И вдруг понял, что он любит разговаривать с бабушкой, когда они одни. В такие минуты она становится немножко другой и разговаривает с ним, как со взрослым. Получается, что бабушка вроде расспрашивает Крума об уроках, о товарищах, а чувствуется: мысленно она далеко-далеко, в тех годах, когда отец Крума был еще мальчиком, а может, еще дальше — в юных годах самой бабушки и деда, которого Крум знал только по фотографиям в старых альбомах с толстыми переплетами.
— Ну, иди же погуляй, поиграй, — повторила бабушка. — Игра — это ведь тоже ученье.
— Ну вот, ты всегда так: начнешь и не договариваешь!
— Что тебе сказать… Сердцем должен видеть человек! Глаза и хорошее, и плохое видят со стороны. Снаружи. Только сердце человека чувствует, что добро, а что зло.

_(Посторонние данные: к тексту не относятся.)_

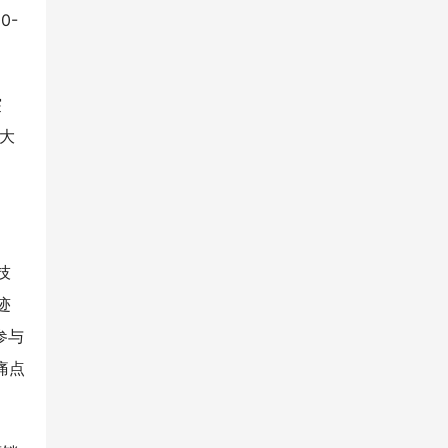
0-
突
盖大
技
迹
参与
痛点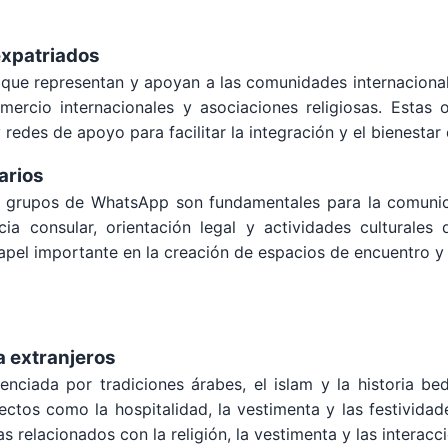
expatriados
s que representan y apoyan a las comunidades internaciona
mercio internacionales y asociaciones religiosas. Estas 
 redes de apoyo para facilitar la integración y el bienestar
arios
a y grupos de WhatsApp son fundamentales para la comuni
a consular, orientación legal y actividades culturales
 papel importante en la creación de espacios de encuentro 
a extranjeros
uenciada por tradiciones árabes, el islam y la historia b
ctos como la hospitalidad, la vestimenta y las festivida
 relacionados con la religión, la vestimenta y las interacci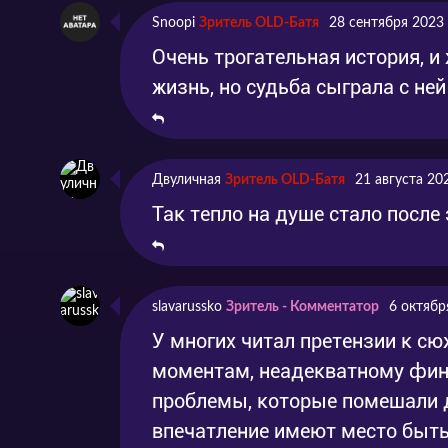
Snoopi
Зритель OLD-Батя
28 сентября 2023
Очень трогательная история, и
жизнь, но судьба сыграла с не
Двуличная
Зритель OLD-Батя
21 августа 20
Так тепло на душе стало после 
slavarussko
Зритель - Комментатор
6 октябр
У многих читал претензии к с
моментам, неадекватному фина
проблемы, которые помешали 
впечатление имеют место быть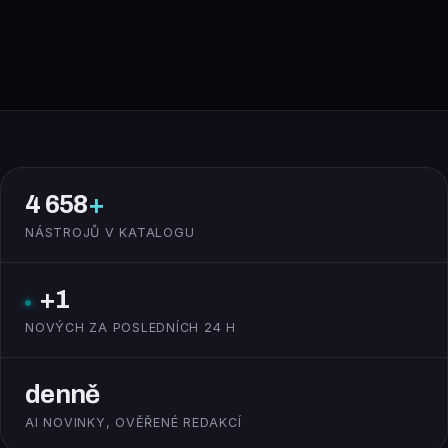
4 658
+
NÁSTROJŮ V KATALOGU
+1
NOVÝCH ZA POSLEDNÍCH 24 H
denně
AI NOVINKY, OVĚŘENÉ REDAKCÍ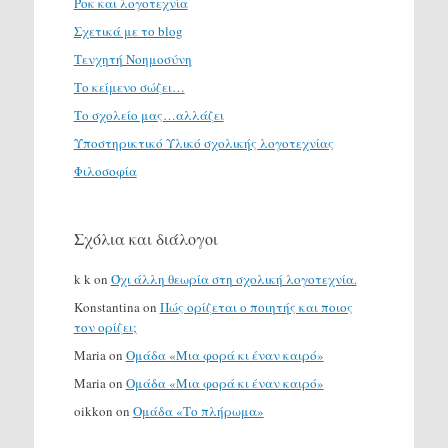
Ροκ και λογοτεχνία
Σχετικά με το blog
Τενχητή Νοημοσύνη
Το κείμενο σώζει…
Το σχολείο μας…αλλάζει
Υποστηρικτικό Υλικό σχολικής λογοτεχνίας
Φιλοσοφία
Σχόλια και διάλογοι
k k
on
Όχι άλλη θεωρία στη σχολική λογοτεχνία.
Konstantina
on
Πώς ορίζεται ο ποιητής και ποιος
τον ορίζει;
Maria
on
Ομάδα «Μια φορά κι έναν καιρό»
Maria
on
Ομάδα «Μια φορά κι έναν καιρό»
oikkon
on
Ομάδα «Το πλήρωμα»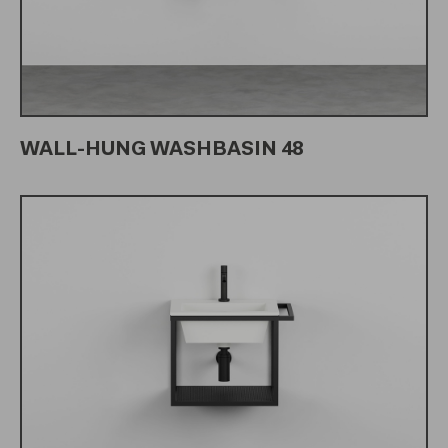
WALL-HUNG WASHBASIN 48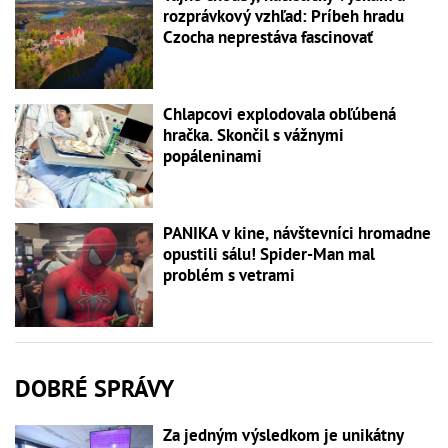
rozprávkový vzhľad: Príbeh hradu
Czocha neprestáva fascinovať
Chlapcovi explodovala obľúbená
hračka. Skončil s vážnymi
popáleninami
PANIKA v kine, návštevníci hromadne
opustili sálu! Spider-Man mal
problém s vetrami
DOBRÉ SPRÁVY
Za jedným výsledkom je unikátny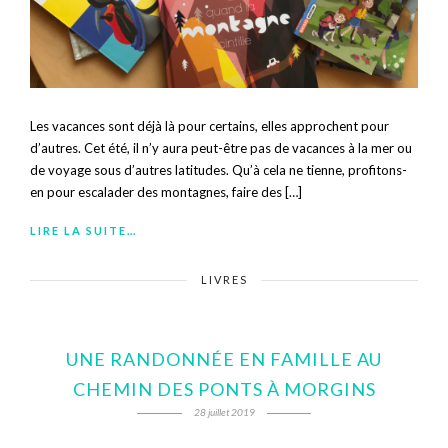
Les vacances sont déjà là pour certains, elles approchent pour
d’autres. Cet été, il n’y aura peut-être pas de vacances à la mer ou
de voyage sous d’autres latitudes. Qu’à cela ne tienne, profitons-
en pour escalader des montagnes, faire des […]
LIRE LA SUITE…
LIVRES
UNE RANDONNÉE EN FAMILLE AU
CHEMIN DES PONTS À MORGINS
28 juillet 2019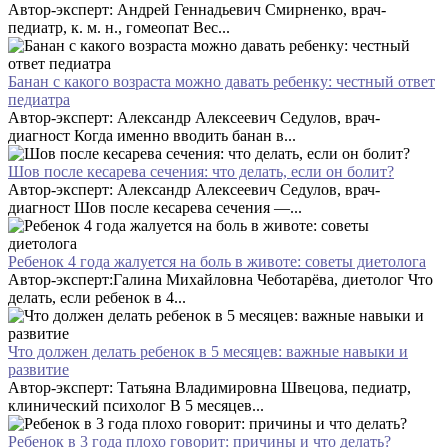
Автор-эксперт: Андрей Геннадьевич Смирненко, врач-
педиатр, к. м. н., гомеопат Вес...
Банан с какого возраста можно давать ребенку: честный ответ
педиатра
Автор-эксперт: Александр Алексеевич Седулов, врач-
диагност Когда именно вводить банан в...
Шов после кесарева сечения: что делать, если он болит?
Автор-эксперт: Александр Алексеевич Седулов, врач-
диагност Шов после кесарева сечения —...
Ребенок 4 года жалуется на боль в животе: советы диетолога
Автор-эксперт:Галина Михайловна Чеботарёва, диетолог Что
делать, если ребенок в 4...
Что должен делать ребенок в 5 месяцев: важные навыки и
развитие
Автор-эксперт: Татьяна Владимировна Швецова, педиатр,
клинический психолог В 5 месяцев...
Ребенок в 3 года плохо говорит: причины и что делать?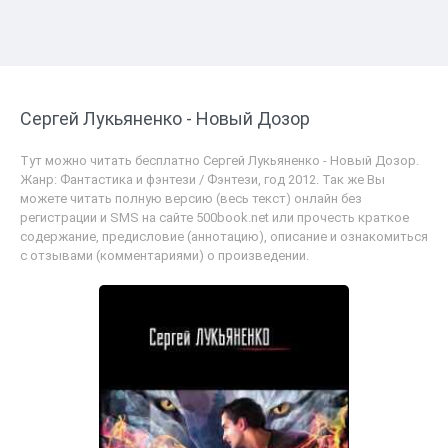
Сергей Лукьяненко - Новый Дозор
Тут можно читать бесплатно Сергей Лукьяненко - Новый Дозор.
Жанр: Фантастика и фэнтези / Фэнтези, год 2012. Так же Вы
можете читать полную версию (весь текст) онлайн без
регистрации и SMS на сайте 500book.net или прочесть краткое
содержание, предисловие (аннотацию), описание и ознакомиться
с отзывами (комментариями) о произведении.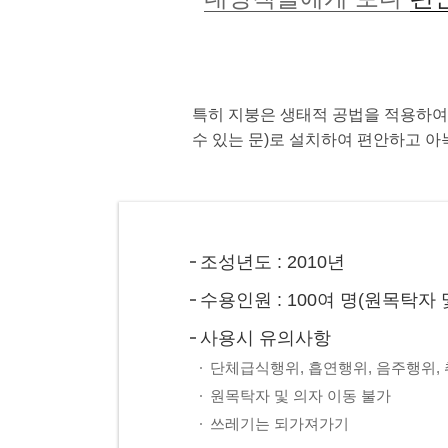
특히 지붕은 생태적 공법을 적용하여
수 있는 문)로 설치하여 편안하고 아
조성년도 : 2010년
수용인원 : 100여 명(원목탁자 
사용시 유의사항
단체급식행위, 흡연행위, 음주행위,
원목탁자 및 의자 이동 불가
쓰레기는 되가져가기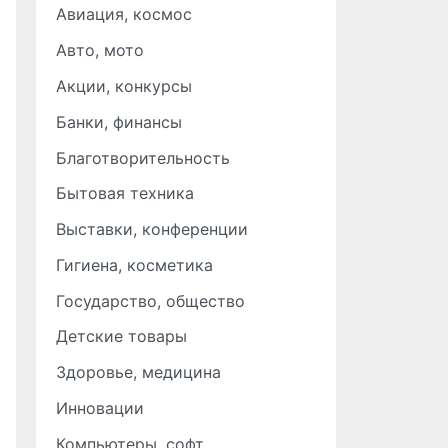
Авиация, космос
Авто, мото
Акции, конкурсы
Банки, финансы
Благотворительность
Бытовая техника
Выставки, конференции
Гигиена, косметика
Государство, общество
Детские товары
Здоровье, медицина
Инновации
Компьютеры, софт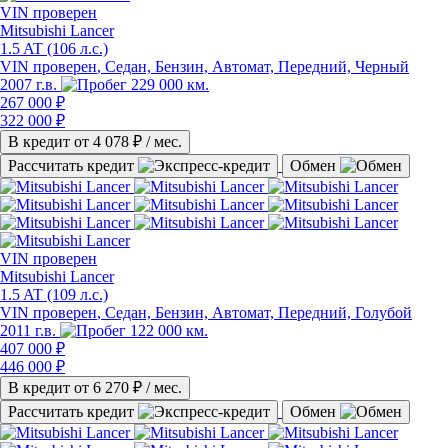
VIN
проверен
Mitsubishi Lancer
1.5 AT (106 л.с.)
VIN проверен
, Седан, Бензин, Автомат, Передний, Черный
2007 г.в.
229 000 км.
267 000 ₽
322 000 ₽
В кредит от
4 078
₽ / мес.
Рассчитать кредит
Обмен
VIN
проверен
Mitsubishi Lancer
1.5 AT (109 л.с.)
VIN проверен
, Седан, Бензин, Автомат, Передний, Голубой
2011 г.в.
122 000 км.
407 000 ₽
446 000 ₽
В кредит от
6 270
₽ / мес.
Рассчитать кредит
Обмен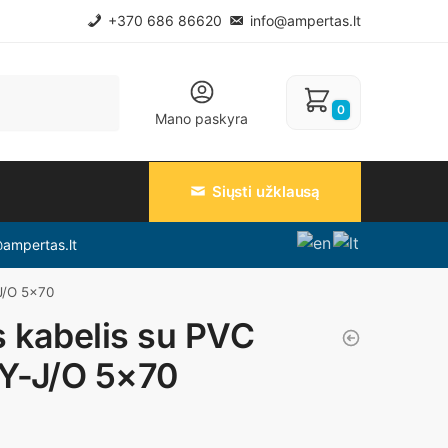
+370 686 86620
info@ampertas.lt
0
Mano paskyra
Siųsti užklausą
@ampertas.lt
-J/O 5×70
s kabelis su PVC
YY-J/O 5×70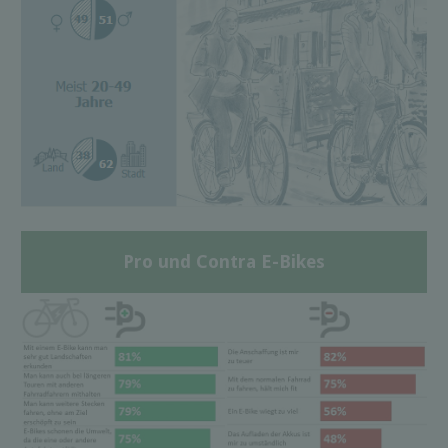
Pro und Contra E-Bikes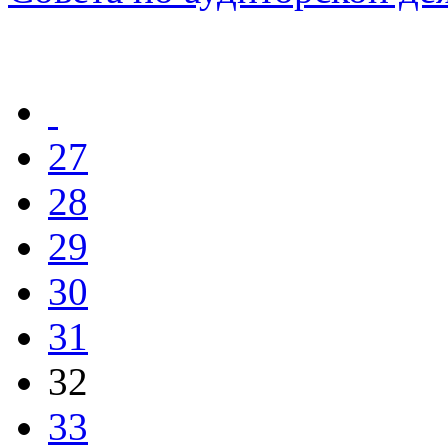
27
28
29
30
31
32
33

Крум понял: пока бабушка варила в кухне варенье и от медного таза с булькающим желе шел пар, она думала о чем-то своем, о чем он ничегошеньки не знает и даже не подозревает, но что странно переплетается с его сегодняшними мыслями и даже вносит в них ясность.
— А хорошее варенье мы тоже сердцем чувствуем? — Крум вдруг развеселился и решил сбить бабушку с толку.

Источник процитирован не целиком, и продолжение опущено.